I am intrigued by the world of standup comedy. Not only because many standup comedians entertain me immensely, but there’s probably some delusion in the back of my head that I am 1/19th funny enough to attempt something like that. (Don’t worry, I’m not going to.) Part of what interests me about their profession is the amount of work it takes to “make it.” New comedians, generally, cannot just decide to jump on stage or get a degree and magically be ready for prime time. Honing the craft takes years of practice and perseverance — much like lawyering (stay with me).
Over the holidays, I watched various episodes of Jerry Seinfeld’s Comedians In Cars Getting Coffee. Besides the hilarious nature, the shows provide insight into how Seinfeld and his guests came up in the business and continue to work today.
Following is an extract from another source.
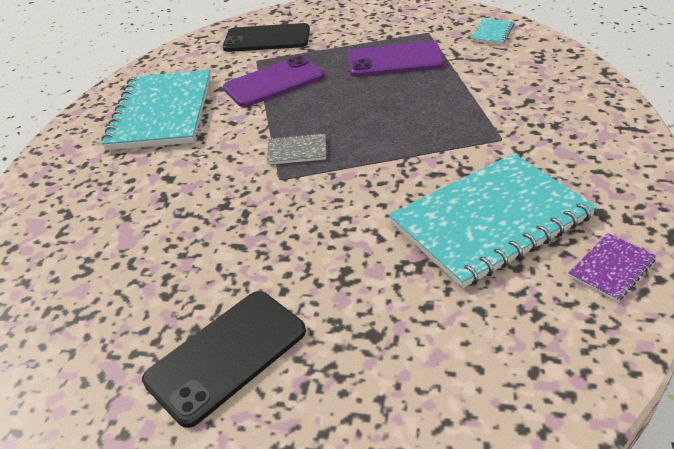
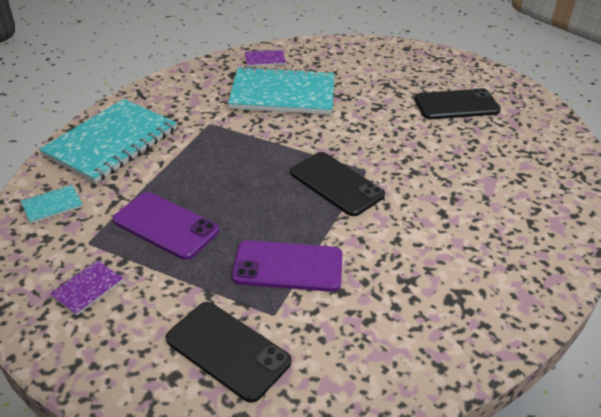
camera: 150 degrees left, 0 degrees up
(162, 112) = (416, 292): turquoise notebook -> turquoise notebook (111, 142)
(297, 151) = (336, 184): grey notebook -> black phone
(387, 21) = (87, 288): none -> purple notebook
They discuss testing new material and events that changed their careers. I read this article about Seinfeld and how, to this day, he still is trying out new jokes at small venues to continuously improve.
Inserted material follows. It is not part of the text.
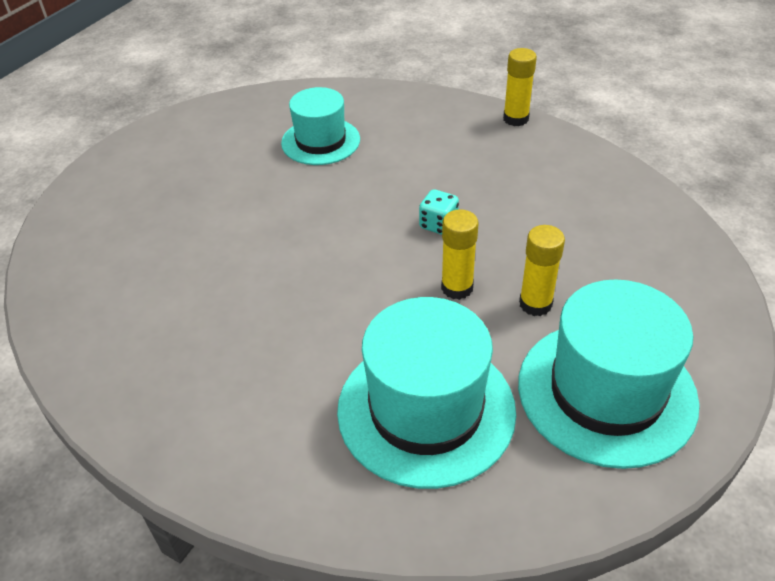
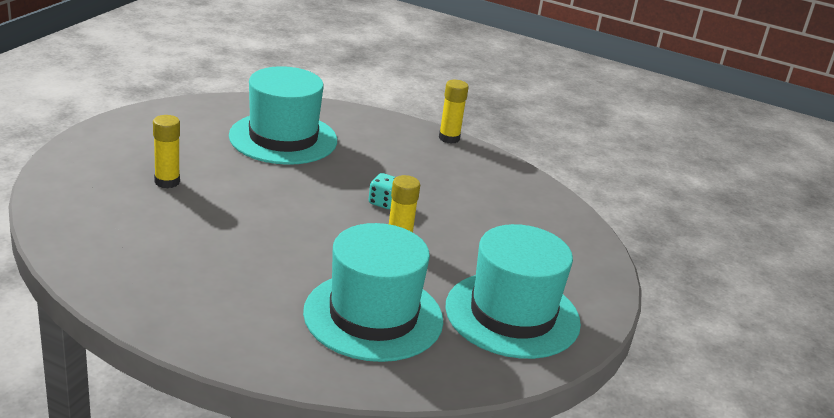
camera: 10 degrees left, 15 degrees down
(320, 141) = (283, 138): turquoise hat -> turquoise hat, size x1.58
(535, 304) = (460, 258): yellow glue stick -> yellow glue stick (167, 182)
I also just watched Mike Birbiglia’s Sleepwalk With Me for a second time. Again funny, but the movie also focused on how Birbiglia’s career got started, including the initial rejection, challenges with family and relationships, and the grind of taking less desirable gigs to gain experience. The movie also highlighted how he networked with other comedians — both experienced and up-and-coming — that led to learning about the profession and referrals for jobs.
New and experienced lawyers can learn from the standup world. For the newbies, any expectation of overnight success needs to go out the door. Simply hanging up the shingle or throwing up a virtual law office out of law school is not sufficient to have a successful practice. You need to understand the fundamentals of the practice first. This means learning the substantive law, observing other lawyers in court, networking with other attorneys, getting involved in bar associations and gaining perspective on what has brought the profession to where it stands today.
Does this mean newer attorneys should avoid delivering services in new and innovative ways and avoid thinking ahead of the curve? Absolutely not — just make sure you have the proper foundation in place.
For the seasoned lawyers, the lesson here is to never stop learning and recognizing change occurs. It is easy to stay complacent and dismiss innovative ways to practice. It is easy to recycle the same documents over and over. Look at Seinfeld. After a successful standup career and television show, he still is going back to his roots and constantly improving his game (and entertaining under new models, such as short online shows drinking coffee and driving around with friends/colleagues).
In standup, the substance of the material and timing of delivery matters. For lawyers, obviously the substance matters, as well as the strategy on how the work product is delivered.
So there. While the war stories will differ and the personality types diverge, both professions are rooted in the notion that years of hard work are necessary to succeed (and that neither are prone to get rich quick concepts). Both require the constant need to improve through learning and reinvention.
Lawyers will do well to observe how comedians evolve — just resist the urge to participate in an open mic competition. Keep your day job.